Bill Gross Says Bonds Are ‘Investment Garbage’ Amid Low Yields

“Cash has been trash for a long time, but there are now new contenders.”

(Bloomberg) -- Bill Gross is talking trash about the bond market -- literally.

In a meandering and sometimes off-kilter investment outlook posted on his website, the onetime bond king said longer-term Treasury yields are so low that the funds that buy them belong in the “investment garbage can.” 

Ten-year yields traded at 1.29% as of 6:07 a.m. in New York. They are likely to climb to 2% over the next 12 months, handing investors a loss of roughly 3%, he wrote. Stocks could also fall into the category of “trash” should earnings growth fall short of lofty expectations. 

“Cash has been trash for a long time, but there are now new contenders,” said Gross, who co-founded Pacific Investment Management Co. in the 1970s and retired in 2019. “Intermediate to long-term bond funds are in that trash receptacle for sure, but will stocks follow? Earnings growth had better be double-digit-plus or else they could join the garbage truck.”

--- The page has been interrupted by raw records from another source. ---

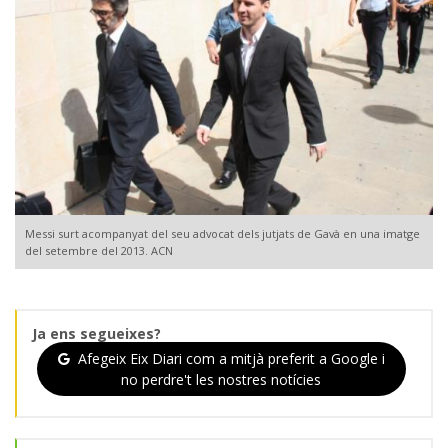
Messi surt acompanyat del seu advocat dels jutjats de Gavà en una imatge
del setembre del 2013. ACN
Ja ens segueixes?
Afegeix Eix Diari com a mitjà preferit a Google i
no perdre't les nostres notícies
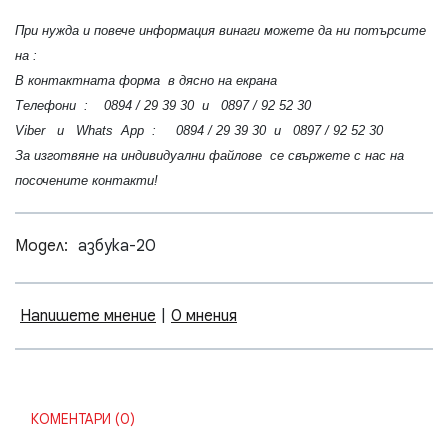
При нужда и повече информация винаги можете да ни потърсите
на :
В контактната форма в дясно на екрана
Телефони : 0894 / 29 39 30 и 0897 / 92 52 30
Viber и Whats App : 0894 / 29 39 30 и 0897 / 92 52 30
За изготвяне на индивидуални файлове се свържете с нас на
посочените контакти!
Модел:
азбука-20
Напишете мнение
|
0 мнения
КОМЕНТАРИ (0)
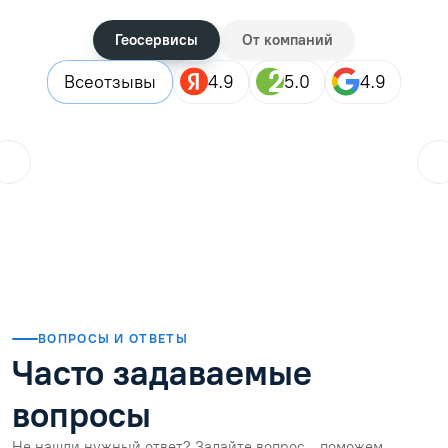
Геосервисы
От компаний
Все
отзывы
4.9
5.0
4.9
ol.orlova.75
01.08.2026
Читать отзыв
ВОПРОСЫ И ОТВЕТЫ
Часто задаваемые
вопросы
Не нашли нужный ответ? Задайте вопрос — поможем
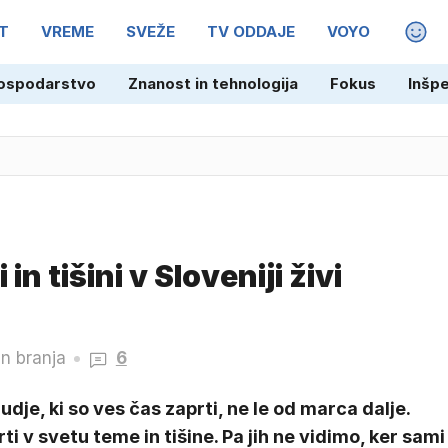
T
VREME
SVEŽE
TV ODDAJE
VOYO
MAGA
ospodarstvo
Znanost in tehnologija
Fokus
Inšp
odobra spoznal turško strast
n tišini v Sloveniji živi
in branja
6
judje, ki so ves čas zaprti, ne le od marca dalje.
ti v svetu teme in tišine. Pa jih ne vidimo, ker sami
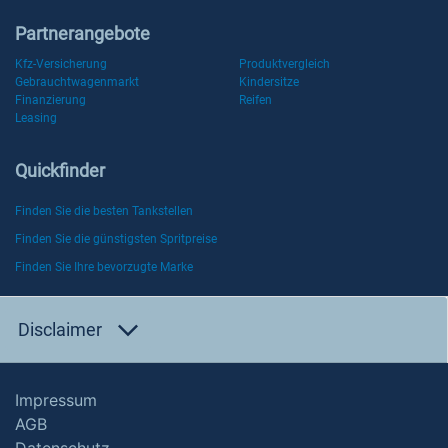
Partnerangebote
Kfz-Versicherung
Produktvergleich
Gebrauchtwagenmarkt
Kindersitze
Finanzierung
Reifen
Leasing
Quickfinder
Finden Sie die besten Tankstellen
Finden Sie die günstigsten Spritpreise
Finden Sie Ihre bevorzugte Marke
Disclaimer
Impressum
AGB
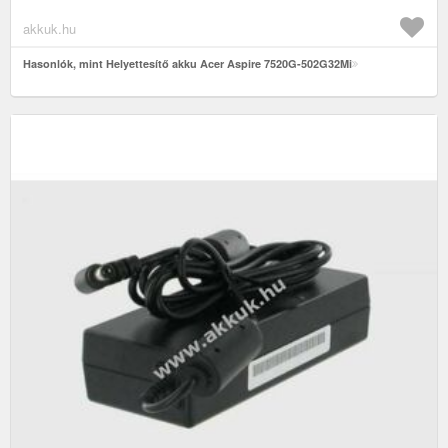
akkuk.hu
Hasonlók, mint Helyettesítő akku Acer Aspire 7520G-502G32Mi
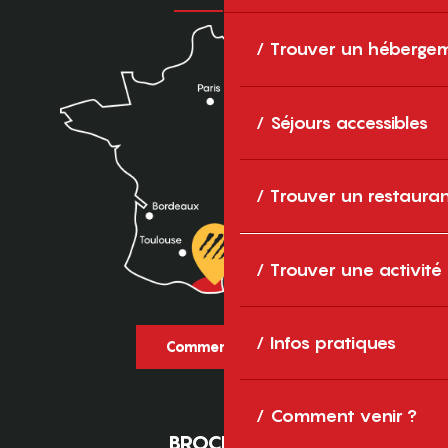
Trouver un héberge
Séjours accessibles
Trouver un restaura
Trouver une activité
Infos pratiques
Comment venir ?
Comment venir ?
BROCHURES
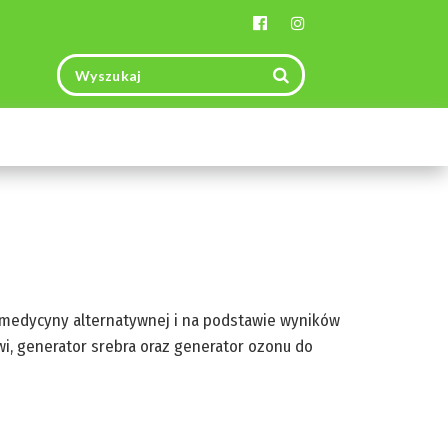
Toggle
navigation
omedycyny alternatywnej i na podstawie wyników
wi, generator srebra oraz generator ozonu do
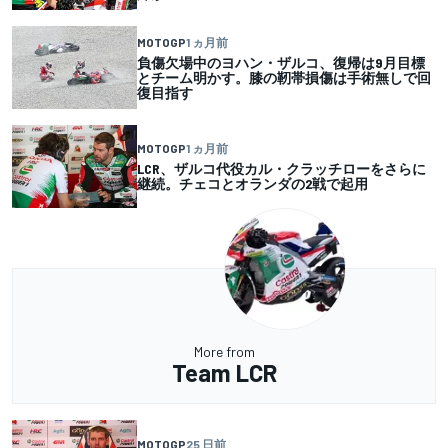
MOTOGP
1 ヵ月前
負傷欠場中のヨハン・ザルコ、復帰は9月目標
とチーム明かす。膝の靭帯損傷は手術無しで回
復目指す
MOTOGP
1 ヵ月前
LCR、ザルコ代役カル・クラッチローをさらに
継続。チェコとオランダの2戦で起用
More from
Team LCR
MOTOGP
25 日前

The Bloomberg U.S. Treasury index has fallen 1.4% this year, and an extension of that decline would make for its first annual loss in eight years. Investment-grade debt in general has suffered similarly, with a Bloomberg gauge on track for the worst yearly performance since 2015.

Gross, 77, has been bearish on bonds for a while. In March, he told Bloomberg TV that he began betting against Treasuries at about the 1.25%. Rates initially sold off in the aftermath, but have since rallied as a resurgent coronavirus raises concerns over economic growth. 

In Monday’s note, Gross suggested supply and demand dynamics are stacking up against Treasuries, saying that yields at current levels have “nowhere to go but up.”
 
The Federal Reserve, which has been absorbing about 60% of net Treasury issuances through its quantitative-easing program, may soon start scaling back asset purchases at a time when demand from foreign central banks and investors has already been waning, he wrote. Meanwhile, fiscal deficits of at least $1.5 trillion going forward suggest Treasury supply will remain high. 

“How willing, therefore, will private markets be to absorb this future 60% in mid-2022 and beyond?” Gross wrote. “Perhaps if inflation comes back to the 2%+ target by then, a ‘tantrum’ can be avoided, but how many more fiscal spending programs can we afford without paying for it with higher interest rates?”